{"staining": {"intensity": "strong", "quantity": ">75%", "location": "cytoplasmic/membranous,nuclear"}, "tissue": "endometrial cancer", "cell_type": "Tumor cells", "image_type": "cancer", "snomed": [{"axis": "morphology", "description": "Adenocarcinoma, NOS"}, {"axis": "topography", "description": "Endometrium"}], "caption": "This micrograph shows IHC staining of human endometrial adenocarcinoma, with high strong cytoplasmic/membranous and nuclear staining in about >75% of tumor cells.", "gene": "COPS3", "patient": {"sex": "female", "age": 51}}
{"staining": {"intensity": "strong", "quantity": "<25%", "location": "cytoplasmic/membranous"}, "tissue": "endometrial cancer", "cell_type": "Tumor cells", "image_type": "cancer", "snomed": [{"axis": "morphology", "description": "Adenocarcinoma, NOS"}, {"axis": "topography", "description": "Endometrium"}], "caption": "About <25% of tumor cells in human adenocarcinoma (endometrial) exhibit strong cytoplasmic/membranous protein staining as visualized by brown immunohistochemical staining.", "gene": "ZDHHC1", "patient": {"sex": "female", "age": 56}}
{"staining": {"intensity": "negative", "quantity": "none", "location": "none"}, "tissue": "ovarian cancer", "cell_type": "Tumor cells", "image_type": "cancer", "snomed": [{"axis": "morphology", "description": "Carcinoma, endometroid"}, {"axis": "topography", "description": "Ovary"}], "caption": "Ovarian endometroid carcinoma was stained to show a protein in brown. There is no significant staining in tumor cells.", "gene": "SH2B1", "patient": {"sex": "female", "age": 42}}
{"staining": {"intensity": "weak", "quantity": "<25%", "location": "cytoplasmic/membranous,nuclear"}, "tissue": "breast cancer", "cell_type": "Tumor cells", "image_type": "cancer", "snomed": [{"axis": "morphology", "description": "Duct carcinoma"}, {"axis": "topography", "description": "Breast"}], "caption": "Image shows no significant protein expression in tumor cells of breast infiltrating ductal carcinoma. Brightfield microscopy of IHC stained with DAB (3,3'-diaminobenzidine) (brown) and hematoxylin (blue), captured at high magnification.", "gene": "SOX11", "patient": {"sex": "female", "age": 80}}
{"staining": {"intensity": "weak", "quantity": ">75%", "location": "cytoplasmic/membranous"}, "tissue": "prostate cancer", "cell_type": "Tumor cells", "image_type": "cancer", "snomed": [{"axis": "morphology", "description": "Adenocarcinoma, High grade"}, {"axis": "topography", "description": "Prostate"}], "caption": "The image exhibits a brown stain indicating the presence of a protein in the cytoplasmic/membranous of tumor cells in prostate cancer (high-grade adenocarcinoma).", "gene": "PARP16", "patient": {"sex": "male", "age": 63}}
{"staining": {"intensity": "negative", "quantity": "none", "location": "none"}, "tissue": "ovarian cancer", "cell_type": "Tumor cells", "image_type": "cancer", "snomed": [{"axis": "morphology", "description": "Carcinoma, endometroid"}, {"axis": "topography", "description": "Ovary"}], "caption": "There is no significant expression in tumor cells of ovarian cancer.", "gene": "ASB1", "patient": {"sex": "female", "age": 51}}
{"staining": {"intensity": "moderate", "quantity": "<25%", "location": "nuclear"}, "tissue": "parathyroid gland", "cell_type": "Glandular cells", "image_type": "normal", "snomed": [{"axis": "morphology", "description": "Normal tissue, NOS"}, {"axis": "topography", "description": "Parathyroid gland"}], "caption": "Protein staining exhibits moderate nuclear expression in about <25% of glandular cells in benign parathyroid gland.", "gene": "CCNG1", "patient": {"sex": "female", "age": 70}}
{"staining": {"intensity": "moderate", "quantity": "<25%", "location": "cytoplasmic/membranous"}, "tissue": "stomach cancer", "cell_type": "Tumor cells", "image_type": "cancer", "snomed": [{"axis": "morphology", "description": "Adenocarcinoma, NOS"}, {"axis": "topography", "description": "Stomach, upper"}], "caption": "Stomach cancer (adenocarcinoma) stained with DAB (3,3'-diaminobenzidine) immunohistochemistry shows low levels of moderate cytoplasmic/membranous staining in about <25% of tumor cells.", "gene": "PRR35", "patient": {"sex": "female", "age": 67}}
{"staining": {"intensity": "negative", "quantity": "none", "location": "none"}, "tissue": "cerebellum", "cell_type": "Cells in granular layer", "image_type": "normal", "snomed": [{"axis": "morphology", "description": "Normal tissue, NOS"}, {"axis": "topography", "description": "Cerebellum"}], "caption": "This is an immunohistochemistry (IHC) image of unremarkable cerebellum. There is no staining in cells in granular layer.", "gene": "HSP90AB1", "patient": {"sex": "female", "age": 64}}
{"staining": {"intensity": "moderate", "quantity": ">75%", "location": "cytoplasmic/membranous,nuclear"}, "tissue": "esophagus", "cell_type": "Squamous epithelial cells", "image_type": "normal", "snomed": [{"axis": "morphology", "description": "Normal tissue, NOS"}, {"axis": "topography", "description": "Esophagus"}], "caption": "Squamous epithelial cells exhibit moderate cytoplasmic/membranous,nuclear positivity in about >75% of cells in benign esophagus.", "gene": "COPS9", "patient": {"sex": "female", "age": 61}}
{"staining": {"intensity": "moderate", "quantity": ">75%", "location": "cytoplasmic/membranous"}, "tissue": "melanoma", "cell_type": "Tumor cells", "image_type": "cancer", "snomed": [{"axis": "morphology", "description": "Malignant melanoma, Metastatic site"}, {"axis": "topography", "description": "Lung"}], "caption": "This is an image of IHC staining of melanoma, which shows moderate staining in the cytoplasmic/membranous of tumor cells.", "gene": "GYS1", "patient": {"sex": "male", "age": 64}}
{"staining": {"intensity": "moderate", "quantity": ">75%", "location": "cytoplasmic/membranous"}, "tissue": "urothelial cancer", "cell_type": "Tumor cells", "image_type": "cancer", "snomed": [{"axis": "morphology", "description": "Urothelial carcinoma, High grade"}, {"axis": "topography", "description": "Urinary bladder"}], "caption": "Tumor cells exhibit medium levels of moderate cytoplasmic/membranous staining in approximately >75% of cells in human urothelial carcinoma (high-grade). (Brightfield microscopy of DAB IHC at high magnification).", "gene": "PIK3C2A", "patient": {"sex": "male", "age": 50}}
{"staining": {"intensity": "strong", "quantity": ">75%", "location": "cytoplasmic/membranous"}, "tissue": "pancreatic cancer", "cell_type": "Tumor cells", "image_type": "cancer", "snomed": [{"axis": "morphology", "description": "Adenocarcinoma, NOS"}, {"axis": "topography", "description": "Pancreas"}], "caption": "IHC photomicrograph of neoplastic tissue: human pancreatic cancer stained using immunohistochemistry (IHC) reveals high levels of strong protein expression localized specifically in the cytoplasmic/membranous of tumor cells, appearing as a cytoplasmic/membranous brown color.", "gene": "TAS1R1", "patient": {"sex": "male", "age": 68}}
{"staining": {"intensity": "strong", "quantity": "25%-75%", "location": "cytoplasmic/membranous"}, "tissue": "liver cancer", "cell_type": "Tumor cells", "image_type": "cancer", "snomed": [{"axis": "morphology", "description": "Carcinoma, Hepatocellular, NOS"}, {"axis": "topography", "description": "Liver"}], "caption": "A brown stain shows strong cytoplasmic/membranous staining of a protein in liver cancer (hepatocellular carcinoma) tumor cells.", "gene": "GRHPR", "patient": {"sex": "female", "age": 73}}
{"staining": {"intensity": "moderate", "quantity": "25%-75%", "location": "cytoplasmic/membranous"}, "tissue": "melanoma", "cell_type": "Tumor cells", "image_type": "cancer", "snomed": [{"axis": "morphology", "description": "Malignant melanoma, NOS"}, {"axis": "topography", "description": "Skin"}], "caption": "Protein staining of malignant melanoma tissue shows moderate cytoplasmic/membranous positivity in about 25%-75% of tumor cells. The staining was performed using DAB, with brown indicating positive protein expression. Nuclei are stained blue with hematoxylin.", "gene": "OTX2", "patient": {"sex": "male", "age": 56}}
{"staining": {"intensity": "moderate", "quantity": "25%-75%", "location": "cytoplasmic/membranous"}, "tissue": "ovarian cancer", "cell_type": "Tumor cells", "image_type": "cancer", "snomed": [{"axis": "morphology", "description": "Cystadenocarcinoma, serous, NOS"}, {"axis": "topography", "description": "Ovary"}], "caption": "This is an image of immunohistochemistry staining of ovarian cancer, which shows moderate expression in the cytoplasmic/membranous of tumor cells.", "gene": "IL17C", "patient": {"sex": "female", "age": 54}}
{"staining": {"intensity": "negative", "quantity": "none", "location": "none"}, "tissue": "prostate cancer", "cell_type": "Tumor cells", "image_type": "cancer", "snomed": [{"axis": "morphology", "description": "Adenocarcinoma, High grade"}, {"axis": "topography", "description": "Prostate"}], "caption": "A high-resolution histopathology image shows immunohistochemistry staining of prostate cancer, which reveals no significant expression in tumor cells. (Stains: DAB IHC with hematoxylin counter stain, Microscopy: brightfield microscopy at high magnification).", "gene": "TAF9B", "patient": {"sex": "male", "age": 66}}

### About this exercise
Wherever the word "weak" turns up in the material, copy the whole line.

### Exercise solution
{"staining": {"intensity": "weak", "quantity": "<25%", "location": "cytoplasmic/membranous,nuclear"}, "tissue": "breast cancer", "cell_type": "Tumor cells", "image_type": "cancer", "snomed": [{"axis": "morphology", "description": "Duct carcinoma"}, {"axis": "topography", "description": "Breast"}], "caption": "Image shows no significant protein expression in tumor cells of breast infiltrating ductal carcinoma. Brightfield microscopy of IHC stained with DAB (3,3'-diaminobenzidine) (brown) and hematoxylin (blue), captured at high magnification.", "gene": "SOX11", "patient": {"sex": "female", "age": 80}}
{"staining": {"intensity": "weak", "quantity": ">75%", "location": "cytoplasmic/membranous"}, "tissue": "prostate cancer", "cell_type": "Tumor cells", "image_type": "cancer", "snomed": [{"axis": "morphology", "description": "Adenocarcinoma, High grade"}, {"axis": "topography", "description": "Prostate"}], "caption": "The image exhibits a brown stain indicating the presence of a protein in the cytoplasmic/membranous of tumor cells in prostate cancer (high-grade adenocarcinoma).", "gene": "PARP16", "patient": {"sex": "male", "age": 63}}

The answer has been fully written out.